DATA FOR THIS TASK.
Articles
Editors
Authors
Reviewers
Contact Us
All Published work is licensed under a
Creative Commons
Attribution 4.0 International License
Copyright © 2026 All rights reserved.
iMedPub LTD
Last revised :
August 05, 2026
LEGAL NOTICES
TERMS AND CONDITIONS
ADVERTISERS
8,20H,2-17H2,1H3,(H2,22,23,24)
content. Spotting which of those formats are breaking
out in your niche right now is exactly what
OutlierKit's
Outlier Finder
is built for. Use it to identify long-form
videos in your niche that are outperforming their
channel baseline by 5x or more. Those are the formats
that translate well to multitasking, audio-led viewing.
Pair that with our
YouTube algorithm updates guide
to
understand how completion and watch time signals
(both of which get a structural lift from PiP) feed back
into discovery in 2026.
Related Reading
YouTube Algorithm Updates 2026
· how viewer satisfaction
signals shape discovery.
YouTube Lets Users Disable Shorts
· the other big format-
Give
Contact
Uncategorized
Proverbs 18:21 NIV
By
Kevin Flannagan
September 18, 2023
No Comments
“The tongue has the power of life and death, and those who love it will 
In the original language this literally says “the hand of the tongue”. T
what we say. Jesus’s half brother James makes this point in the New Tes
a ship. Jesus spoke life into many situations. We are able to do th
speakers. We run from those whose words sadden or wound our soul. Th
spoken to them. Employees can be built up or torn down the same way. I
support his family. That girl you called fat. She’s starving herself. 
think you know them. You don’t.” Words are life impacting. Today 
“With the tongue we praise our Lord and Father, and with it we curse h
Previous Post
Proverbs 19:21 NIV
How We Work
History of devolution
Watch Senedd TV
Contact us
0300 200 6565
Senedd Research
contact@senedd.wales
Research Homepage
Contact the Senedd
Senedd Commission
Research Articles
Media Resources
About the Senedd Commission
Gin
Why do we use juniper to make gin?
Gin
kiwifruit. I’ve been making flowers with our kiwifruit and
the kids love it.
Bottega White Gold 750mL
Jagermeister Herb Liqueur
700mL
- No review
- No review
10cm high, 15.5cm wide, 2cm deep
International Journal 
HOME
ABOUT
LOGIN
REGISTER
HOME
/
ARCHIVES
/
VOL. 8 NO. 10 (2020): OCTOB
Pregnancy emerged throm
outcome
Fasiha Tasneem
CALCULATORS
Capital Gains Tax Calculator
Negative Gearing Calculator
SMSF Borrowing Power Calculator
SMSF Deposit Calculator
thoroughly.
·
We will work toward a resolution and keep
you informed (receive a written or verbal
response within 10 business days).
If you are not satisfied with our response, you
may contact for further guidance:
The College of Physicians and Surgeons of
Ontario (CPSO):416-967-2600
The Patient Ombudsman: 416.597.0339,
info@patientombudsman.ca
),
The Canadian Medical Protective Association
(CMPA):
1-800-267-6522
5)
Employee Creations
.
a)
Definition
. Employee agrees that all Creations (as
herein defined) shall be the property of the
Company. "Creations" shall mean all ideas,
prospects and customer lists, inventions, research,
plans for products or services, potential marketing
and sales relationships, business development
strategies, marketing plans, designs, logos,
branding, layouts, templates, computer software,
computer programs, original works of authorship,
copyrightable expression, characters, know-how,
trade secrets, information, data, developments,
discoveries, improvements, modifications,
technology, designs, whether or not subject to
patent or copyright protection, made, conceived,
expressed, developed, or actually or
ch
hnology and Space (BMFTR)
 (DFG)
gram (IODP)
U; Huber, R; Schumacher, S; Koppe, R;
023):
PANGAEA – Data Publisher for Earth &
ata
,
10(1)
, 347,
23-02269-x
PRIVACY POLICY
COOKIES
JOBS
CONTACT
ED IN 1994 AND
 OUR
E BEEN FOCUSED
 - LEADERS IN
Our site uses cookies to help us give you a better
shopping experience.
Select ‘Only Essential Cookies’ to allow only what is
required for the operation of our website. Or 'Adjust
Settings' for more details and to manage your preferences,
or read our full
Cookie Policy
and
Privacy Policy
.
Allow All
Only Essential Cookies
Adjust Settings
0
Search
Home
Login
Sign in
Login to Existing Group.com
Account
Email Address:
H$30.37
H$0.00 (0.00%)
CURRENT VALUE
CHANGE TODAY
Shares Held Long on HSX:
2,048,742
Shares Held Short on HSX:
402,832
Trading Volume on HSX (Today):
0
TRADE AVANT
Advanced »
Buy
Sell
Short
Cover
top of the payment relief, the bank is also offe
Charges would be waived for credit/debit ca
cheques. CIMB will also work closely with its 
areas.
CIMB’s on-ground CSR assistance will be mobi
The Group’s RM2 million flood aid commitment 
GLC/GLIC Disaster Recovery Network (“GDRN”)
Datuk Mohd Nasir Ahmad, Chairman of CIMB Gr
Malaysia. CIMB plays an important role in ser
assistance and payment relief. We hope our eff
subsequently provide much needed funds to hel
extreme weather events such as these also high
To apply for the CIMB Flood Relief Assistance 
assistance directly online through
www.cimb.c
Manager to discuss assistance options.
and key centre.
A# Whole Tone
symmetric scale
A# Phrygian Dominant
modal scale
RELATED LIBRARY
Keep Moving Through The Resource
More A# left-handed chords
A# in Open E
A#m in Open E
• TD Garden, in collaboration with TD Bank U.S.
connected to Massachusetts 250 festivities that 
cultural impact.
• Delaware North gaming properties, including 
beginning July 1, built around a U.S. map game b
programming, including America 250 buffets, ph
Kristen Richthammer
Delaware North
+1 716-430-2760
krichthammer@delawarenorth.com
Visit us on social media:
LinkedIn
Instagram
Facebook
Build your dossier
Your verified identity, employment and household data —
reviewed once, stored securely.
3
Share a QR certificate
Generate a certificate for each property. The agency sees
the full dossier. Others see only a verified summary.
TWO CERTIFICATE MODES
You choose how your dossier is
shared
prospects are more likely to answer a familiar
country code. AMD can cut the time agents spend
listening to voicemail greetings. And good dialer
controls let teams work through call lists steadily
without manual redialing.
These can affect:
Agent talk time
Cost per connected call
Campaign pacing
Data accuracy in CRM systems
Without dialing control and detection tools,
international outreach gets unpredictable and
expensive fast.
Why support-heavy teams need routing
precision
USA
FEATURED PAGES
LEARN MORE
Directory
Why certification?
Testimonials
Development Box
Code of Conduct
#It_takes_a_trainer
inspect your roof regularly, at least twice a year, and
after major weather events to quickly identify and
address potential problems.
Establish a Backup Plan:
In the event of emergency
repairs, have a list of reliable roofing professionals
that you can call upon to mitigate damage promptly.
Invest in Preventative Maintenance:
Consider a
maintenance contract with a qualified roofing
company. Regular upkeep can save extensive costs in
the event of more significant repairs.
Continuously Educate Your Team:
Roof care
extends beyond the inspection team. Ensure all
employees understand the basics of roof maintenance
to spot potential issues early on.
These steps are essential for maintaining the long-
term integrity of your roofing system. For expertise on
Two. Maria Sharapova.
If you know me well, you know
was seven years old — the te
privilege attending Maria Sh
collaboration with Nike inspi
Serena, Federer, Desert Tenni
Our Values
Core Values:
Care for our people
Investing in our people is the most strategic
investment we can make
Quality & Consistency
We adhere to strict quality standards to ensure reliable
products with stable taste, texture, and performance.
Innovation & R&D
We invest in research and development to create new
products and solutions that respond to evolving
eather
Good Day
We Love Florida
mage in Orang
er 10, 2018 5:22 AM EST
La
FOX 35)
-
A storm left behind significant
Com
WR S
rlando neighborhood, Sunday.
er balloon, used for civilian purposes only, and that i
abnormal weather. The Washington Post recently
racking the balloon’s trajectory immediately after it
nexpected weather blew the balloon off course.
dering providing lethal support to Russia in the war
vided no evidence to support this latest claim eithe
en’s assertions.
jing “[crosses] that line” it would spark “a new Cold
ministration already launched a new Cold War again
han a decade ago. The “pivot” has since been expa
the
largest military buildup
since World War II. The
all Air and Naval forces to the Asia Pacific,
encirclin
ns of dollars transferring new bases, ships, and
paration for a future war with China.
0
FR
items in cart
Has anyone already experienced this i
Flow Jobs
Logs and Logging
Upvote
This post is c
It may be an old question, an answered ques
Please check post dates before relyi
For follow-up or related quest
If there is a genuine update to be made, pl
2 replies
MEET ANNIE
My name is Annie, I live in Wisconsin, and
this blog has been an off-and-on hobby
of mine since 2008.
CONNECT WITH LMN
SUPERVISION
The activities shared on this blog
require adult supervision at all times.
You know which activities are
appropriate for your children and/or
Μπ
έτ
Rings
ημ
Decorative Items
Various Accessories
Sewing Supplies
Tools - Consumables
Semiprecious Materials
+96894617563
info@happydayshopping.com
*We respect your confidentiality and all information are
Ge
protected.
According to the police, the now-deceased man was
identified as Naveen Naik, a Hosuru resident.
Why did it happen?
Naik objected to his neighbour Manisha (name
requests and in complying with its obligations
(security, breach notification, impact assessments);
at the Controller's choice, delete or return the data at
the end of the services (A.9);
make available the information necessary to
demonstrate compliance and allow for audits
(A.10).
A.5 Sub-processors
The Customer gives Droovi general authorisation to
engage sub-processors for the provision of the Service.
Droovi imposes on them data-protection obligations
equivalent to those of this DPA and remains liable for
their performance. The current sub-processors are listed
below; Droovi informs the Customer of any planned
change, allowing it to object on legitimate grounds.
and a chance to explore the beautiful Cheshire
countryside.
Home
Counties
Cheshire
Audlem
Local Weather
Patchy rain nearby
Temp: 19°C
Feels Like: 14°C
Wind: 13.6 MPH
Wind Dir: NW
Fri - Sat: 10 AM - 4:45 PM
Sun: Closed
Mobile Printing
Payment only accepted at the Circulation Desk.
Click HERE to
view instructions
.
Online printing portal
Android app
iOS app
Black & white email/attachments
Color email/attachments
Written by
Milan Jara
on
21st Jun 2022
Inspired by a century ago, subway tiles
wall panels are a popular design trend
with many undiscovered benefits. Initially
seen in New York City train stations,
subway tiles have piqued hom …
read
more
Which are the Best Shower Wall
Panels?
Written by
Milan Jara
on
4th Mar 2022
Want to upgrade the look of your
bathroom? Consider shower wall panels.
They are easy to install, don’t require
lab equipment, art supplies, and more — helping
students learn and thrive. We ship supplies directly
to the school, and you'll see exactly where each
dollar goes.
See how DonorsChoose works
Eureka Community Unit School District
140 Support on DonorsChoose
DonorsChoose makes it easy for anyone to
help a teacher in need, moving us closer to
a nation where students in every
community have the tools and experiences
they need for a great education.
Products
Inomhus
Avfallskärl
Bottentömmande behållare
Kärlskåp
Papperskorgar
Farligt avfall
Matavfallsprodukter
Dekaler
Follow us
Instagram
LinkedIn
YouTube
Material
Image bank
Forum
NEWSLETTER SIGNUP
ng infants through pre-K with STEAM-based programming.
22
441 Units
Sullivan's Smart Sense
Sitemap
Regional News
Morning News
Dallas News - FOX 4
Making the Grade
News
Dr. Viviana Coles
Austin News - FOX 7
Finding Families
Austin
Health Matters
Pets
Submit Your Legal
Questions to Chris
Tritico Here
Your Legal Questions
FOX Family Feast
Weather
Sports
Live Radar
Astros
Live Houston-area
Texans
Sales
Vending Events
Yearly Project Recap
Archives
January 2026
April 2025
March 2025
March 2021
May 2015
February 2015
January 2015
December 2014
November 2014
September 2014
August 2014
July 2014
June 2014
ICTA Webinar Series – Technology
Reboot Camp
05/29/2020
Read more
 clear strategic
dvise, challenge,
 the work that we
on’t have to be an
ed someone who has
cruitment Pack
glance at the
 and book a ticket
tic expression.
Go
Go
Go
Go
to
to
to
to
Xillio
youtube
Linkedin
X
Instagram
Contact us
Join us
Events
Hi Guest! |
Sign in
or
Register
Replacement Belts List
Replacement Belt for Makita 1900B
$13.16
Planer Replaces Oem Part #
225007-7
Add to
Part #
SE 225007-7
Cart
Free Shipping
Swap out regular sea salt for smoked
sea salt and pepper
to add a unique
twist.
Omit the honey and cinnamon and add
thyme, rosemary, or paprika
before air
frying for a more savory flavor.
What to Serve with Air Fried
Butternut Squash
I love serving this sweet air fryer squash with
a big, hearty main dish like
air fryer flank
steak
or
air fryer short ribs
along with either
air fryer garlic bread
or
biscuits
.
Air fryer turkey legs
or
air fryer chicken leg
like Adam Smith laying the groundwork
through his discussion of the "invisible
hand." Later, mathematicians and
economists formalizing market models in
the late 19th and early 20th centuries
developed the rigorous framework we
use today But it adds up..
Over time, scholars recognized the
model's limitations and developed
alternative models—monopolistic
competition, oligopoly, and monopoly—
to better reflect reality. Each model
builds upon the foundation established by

WHAT THE EXERCISE ASKS.
Return the rows from the first line through the line containing "how viewer satisfaction", inclusive, reproducing each line exactly and nothing else.

EXERCISE SOLUTION.
Articles
Editors
Authors
Reviewers
Contact Us
All Published work is licensed under a
Creative Commons
Attribution 4.0 International License
Copyright © 2026 All rights reserved.
iMedPub LTD
Last revised :
August 05, 2026
LEGAL NOTICES
TERMS AND CONDITIONS
ADVERTISERS
8,20H,2-17H2,1H3,(H2,22,23,24)
content. Spotting which of those formats are breaking
out in your niche right now is exactly what
OutlierKit's
Outlier Finder
is built for. Use it to identify long-form
videos in your niche that are outperforming their
channel baseline by 5x or more. Those are the formats
that translate well to multitasking, audio-led viewing.
Pair that with our
YouTube algorithm updates guide
to
understand how completion and watch time signals
(both of which get a structural lift from PiP) feed back
into discovery in 2026.
Related Reading
YouTube Algorithm Updates 2026
· how viewer satisfaction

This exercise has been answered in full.